Moreover, and finally, the DCF can be just as inappropriate for the high flyers as it is for the potential value traps. 

In 2007, the most offensive, egregiously wild Amazon bull estimated that 13 years from then (in 2020) Amazon was going to print nearly $40 billion of revenues.[2] 

Today, 12 years later, the average sell-side analyst thinks Amazon will do over $320 billion of revenues in 2020. 

Amazon has been a great stock, and a big winner for the bulls; but not because some analyst and his or her DCF figured all this out 12 years ago.  Amazon won because they crushed expectations.

On the other end of the spectrum, potential value traps end up not becoming value traps because they turned the fundamentals around.  They started beating expectations.  The narrative changed. 

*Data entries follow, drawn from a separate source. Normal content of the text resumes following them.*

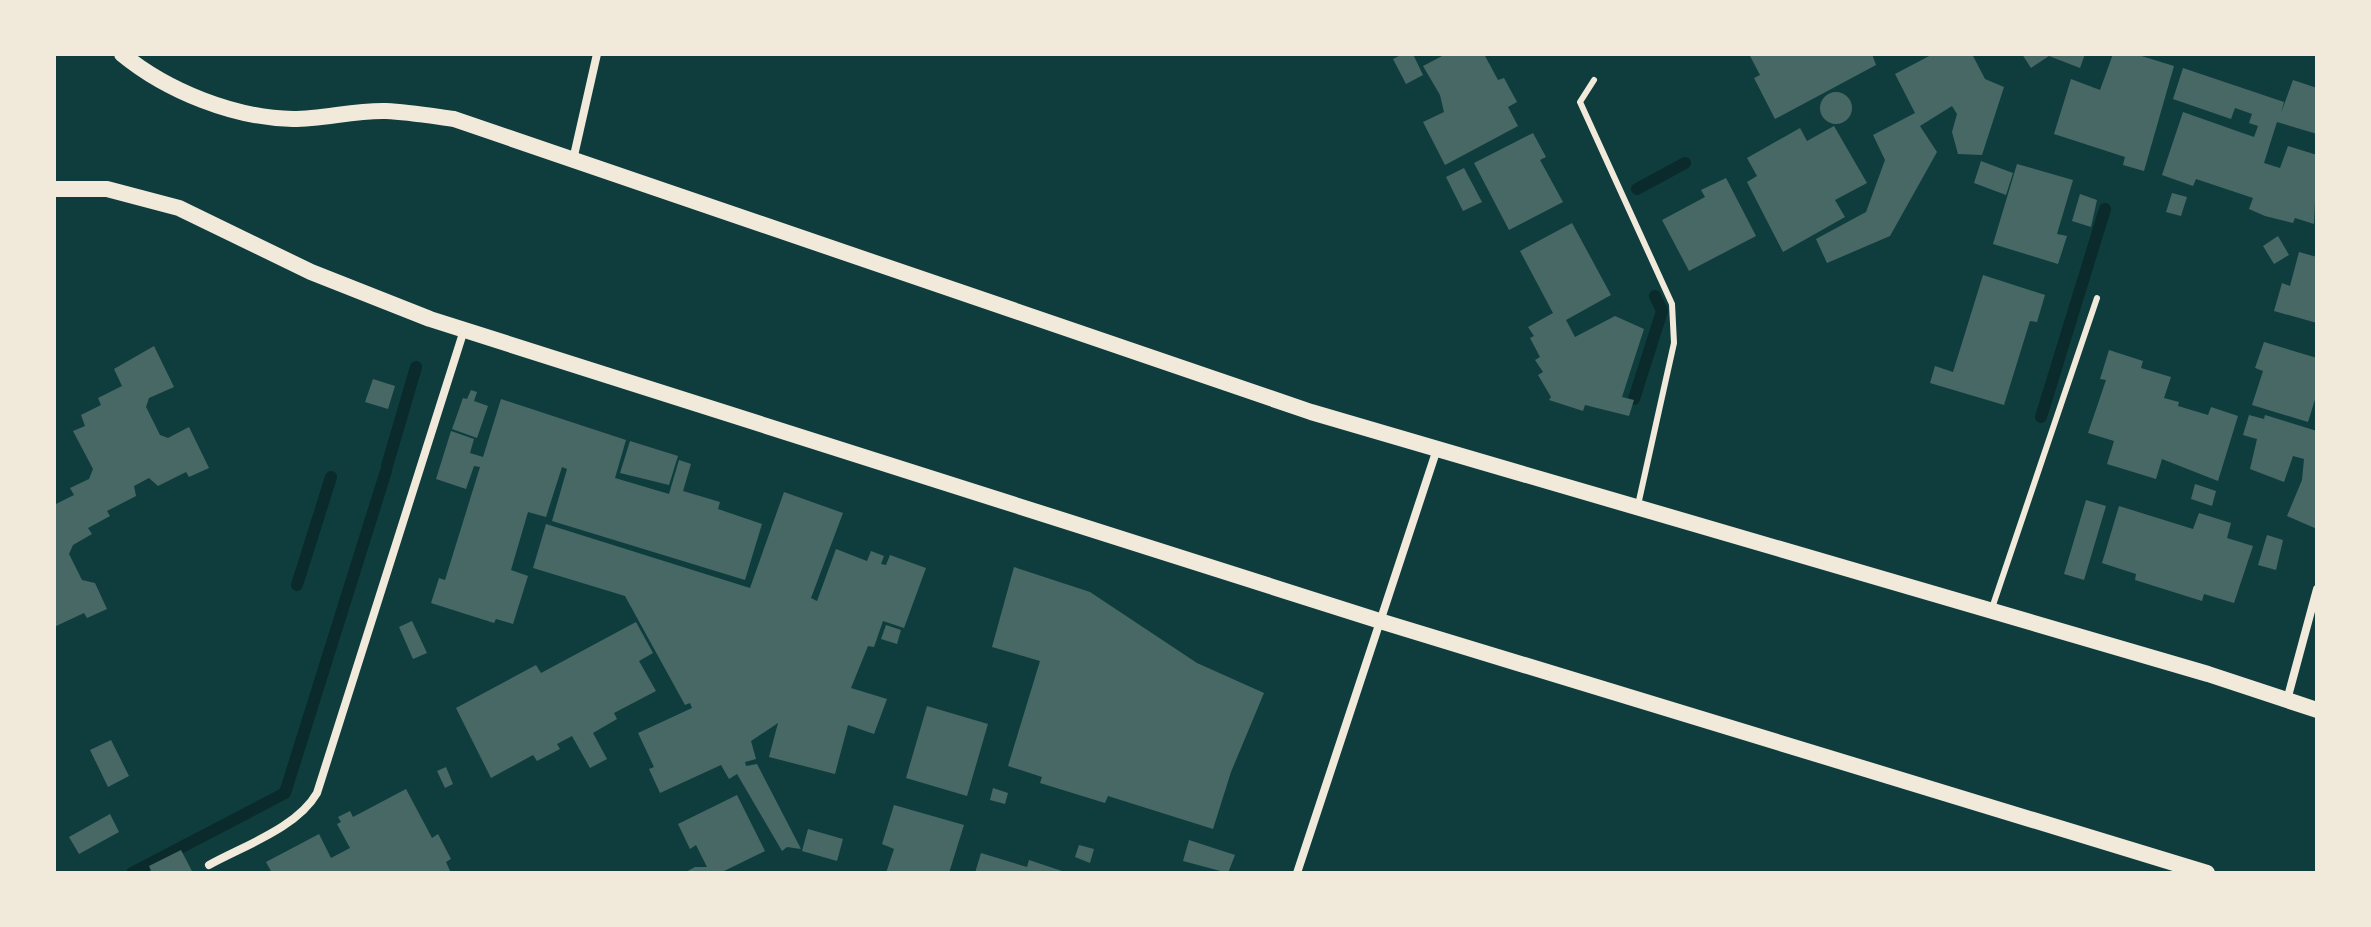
<svg xmlns="http://www.w3.org/2000/svg" width="2371" height="927" font-family="Cabin,sans-serif">
<style>
.lines{fill:none;stroke-linecap:round;stroke-linejoin:round}
.stream{stroke:#0a2a2b;stroke-width:12}
.building{fill:#486865}
.service{stroke:#f1e9da;stroke-width:6}
.minor{stroke:#f1e9da;stroke-width:8}
.secondary{stroke:#f1e9da;stroke-width:16}
</style>
<rect width="100%" height="100%" fill="#0f3d3e"/>
<g class="lines">
<path class="stream" d="M 1637,189 L 1685,163
M 1634,399 L 1662,311 L 1655,296
M 2041,417 L 2105,209
M 387,466 L 416,367
M 297,585 L 331,477
M 132,873 L 285,793 L 386,471"/>
</g>
<path class="building" d="M 1403,54 L 1413,54 L 1423,75 L 1406,84 L 1393,59 Z
M 1446,54 L 1484,54 L 1498,80 L 1504,78 L 1517,102 L 1508,107 L 1518,126 L 1445,165 L 1423,122 L 1444,112 L 1440,95 L 1423,66 Z
M 1749,54 L 1872,54 L 1876,65 L 1775,119 L 1754,78 L 1760,75 Z
M 1933,54 L 1972,54 L 1985,79 L 2004,87 L 1982,155 L 1958,154 L 1952,132 L 1957,114 L 1952,106 L 1920,126 L 1937,152 L 1890,236 L 1827,263 L 1816,239 L 1866,212 L 1885,160 L 1873,135 L 1915,113 L 1895,74 Z
M 2022,54 L 2085,54 L 2080,68 L 2049,56 L 2031,68 Z
M 2113,54 L 2135,54 L 2174,66 L 2144,171 L 2123,165 L 2125,157 L 2054,134 L 2071,79 L 2100,90 Z
M 2183,68 L 2284,102 L 2281,113 L 2293,80 L 2317,88 L 2317,134 L 2277,122 L 2264,163 L 2280,168 L 2288,146 L 2317,155 L 2314,224 L 2295,218 L 2293,223 L 2265,216 L 2249,209 L 2253,198 L 2196,179 L 2193,186 L 2162,175 L 2183,112 L 2254,137 L 2258,126 L 2249,123 L 2252,114 L 2235,108 L 2231,119 L 2173,99 Z
M1820 108a16 16 0 1 1 32 0a16 16 0 1 1-32 0Z
M 1834,126 L 1867,183 L 1835,200 L 1845,217 L 1783,252 L 1747,182 L 1757,176 L 1747,158 L 1800,128 L 1807,141 Z
M 1533,133 L 1546,157 L 1540,160 L 1563,202 L 1509,230 L 1474,163 Z
M 1981,161 L 2013,173 L 2006,195 L 1974,183 Z
M 2017,164 L 2073,180 L 2057,234 L 2067,236 L 2058,264 L 1993,244 Z
M 1464,168 L 1482,202 L 1463,211 L 1446,177 Z
M 1726,178 L 1756,236 L 1689,271 L 1662,220 L 1705,197 L 1701,190 Z
M 2172,193 L 2187,197 L 2181,216 L 2166,212 Z
M 2080,194 L 2097,200 L 2091,227 L 2072,221 Z
M 1572,223 L 1611,295 L 1566,320 L 1575,337 L 1615,316 L 1644,329 L 1622,397 L 1634,400 L 1629,416 L 1585,405 L 1583,411 L 1549,400 L 1551,397 L 1538,375 L 1543,372 L 1535,360 L 1540,357 L 1530,338 L 1534,336 L 1528,327 L 1553,313 L 1520,251 Z
M 2278,236 L 2289,255 L 2274,264 L 2263,246 Z
M 2299,252 L 2317,257 L 2317,323 L 2274,311 L 2282,283 L 2290,286 Z
M 1983,275 L 2045,295 L 2037,322 L 2030,321 L 2004,405 L 1930,383 L 1935,366 L 1953,372 Z
M 2264,342 L 2317,358 L 2317,393 L 2308,422 L 2252,405 L 2263,371 L 2255,368 Z
M 154,346 L 174,387 L 149,398 L 146,407 L 160,435 L 168,438 L 189,427 L 209,468 L 189,477 L 186,472 L 158,486 L 149,478 L 134,486 L 136,496 L 107,511 L 110,516 L 88,528 L 92,534 L 73,545 L 69,554 L 82,580 L 95,583 L 107,609 L 87,618 L 84,613 L 54,627 L 54,505 L 74,495 L 70,488 L 89,479 L 93,469 L 73,431 L 85,426 L 81,415 L 101,405 L 98,398 L 122,386 L 114,369 Z
M 2109,350 L 2143,361 L 2141,368 L 2171,377 L 2164,398 L 2179,402 L 2178,406 L 2208,415 L 2211,407 L 2238,416 L 2218,481 L 2162,459 L 2156,479 L 2107,464 L 2114,441 L 2088,433 L 2106,380 L 2100,379 Z
M 373,379 L 395,386 L 388,409 L 365,402 Z
M 471,390 L 477,392 L 474,401 L 488,406 L 477,438 L 452,429 L 463,398 L 467,399 Z
M 501,399 L 626,440 L 615,478 L 669,494 L 679,460 L 691,464 L 683,491 L 720,502 L 718,509 L 762,524 L 745,580 L 552,521 L 567,469 L 562,467 L 546,517 L 528,512 L 511,570 L 528,576 L 513,624 L 496,619 L 494,623 L 431,603 L 439,578 L 445,580 L 480,467 L 474,466 L 466,489 L 436,479 L 451,431 L 474,439 L 470,453 L 483,457 Z
M 2249,415 L 2264,419 L 2265,415 L 2317,431 L 2317,529 L 2287,516 L 2302,480 L 2304,459 L 2293,456 L 2284,482 L 2250,469 L 2257,439 L 2243,435 Z
M 630,441 L 678,456 L 669,485 L 620,473 Z
M 2195,484 L 2216,491 L 2212,506 L 2191,499 Z
M 784,492 L 843,513 L 811,598 L 817,601 L 836,549 L 867,561 L 871,551 L 884,556 L 881,564 L 886,565 L 890,555 L 926,568 L 904,628 L 883,621 L 874,647 L 868,646 L 851,688 L 887,699 L 874,734 L 848,725 L 835,774 L 769,757 L 778,723 L 751,741 L 756,759 L 745,762 L 746,766 L 757,764 L 801,849 L 787,847 L 782,851 L 737,774 L 729,779 L 721,765 L 660,793 L 649,769 L 654,767 L 638,733 L 692,708 L 690,703 L 685,705 L 625,596 L 533,568 L 546,524 L 750,588 Z
M 2086,500 L 2106,506 L 2084,580 L 2064,574 Z
M 2119,506 L 2193,529 L 2199,513 L 2231,523 L 2227,538 L 2253,546 L 2234,603 L 2204,594 L 2202,601 L 2135,580 L 2136,574 L 2102,563 Z
M 2267,535 L 2283,540 L 2276,570 L 2258,565 Z
M 1014,567 L 1090,592 L 1197,663 L 1264,693 L 1231,772 L 1213,829 L 1108,796 L 1105,803 L 1040,783 L 1042,777 L 1008,766 L 1040,661 L 992,647 Z
M 412,621 L 427,653 L 413,659 L 399,627 Z
M 636,622 L 653,653 L 639,661 L 656,691 L 614,713 L 617,719 L 593,733 L 607,759 L 590,768 L 572,736 L 557,744 L 560,749 L 537,761 L 533,755 L 491,778 L 456,708 L 536,665 L 541,673 Z
M 886,625 L 901,630 L 897,644 L 881,639 Z
M 927,706 L 988,724 L 967,796 L 906,778 Z
M 111,740 L 129,776 L 108,787 L 90,750 Z
M 446,767 L 453,784 L 445,788 L 437,771 Z
M 993,788 L 1008,793 L 1005,804 L 990,800 Z
M 406,789 L 432,838 L 438,834 L 451,859 L 446,862 L 451,873 L 272,873 L 266,862 L 319,834 L 331,858 L 350,848 L 337,824 L 341,822 L 338,817 L 350,811 L 353,817 Z
M 737,795 L 765,851 L 720,873 L 684,873 L 695,867 L 707,867 L 696,845 L 690,849 L 678,824 Z
M 894,805 L 964,825 L 949,873 L 886,873 L 894,849 L 882,844 Z
M 110,814 L 119,832 L 79,854 L 69,837 Z
M 808,829 L 843,839 L 837,861 L 802,851 Z
M 1189,840 L 1235,855 L 1228,873 L 1183,861 Z
M 1079,845 L 1094,849 L 1090,863 L 1075,857 Z
M 181,850 L 193,873 L 152,873 L 149,866 Z
M 981,853 L 1027,867 L 1029,860 L 1068,873 L 975,873 Z"/>
<g class="lines">
<path class="service" d="M 1594,80 L 1580,102 L 1672,304 L 1674,343 L 1638,505
M 1992,608 L 2097,298"/>
<path class="minor" d="M 573,160 L 597,54
M 2287,700 L 2317,589
M 209,865 C 243,846 297,828 317,793 L 464,330
M 1297,873 L 1436,452"/>
<path class="secondary" d="M 122,54 C 167,91 234,118 293,119 C 324,119 355,110 386,111 C 409,112 432,116 454,119 L 1311,412 L 2208,674 L 2317,710
M 54,189 L 107,189 L 179,208 L 311,272 L 430,319 L 1383,622 L 2207,873"/>
</g>
<rect width="2371" height="927" fill="none" stroke="#f1e9da" stroke-width="112"/>
</svg>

Fundamentals matter.  Narratives matter.  DCFs don’t help with either, and can lead us astray in our pursuit of the truth - or at least the truth in all of our time horizons.


[i] Coming To America (1988), Paramount Pictures, Eddie Murphy Productions


[1] We’re also aware that there are countless problems with metrics such as EBITDA and earnings as well, including manipulation of these figures, and general problems with accounting metrics vs their true economic value – but we have those problems with DCFs as well.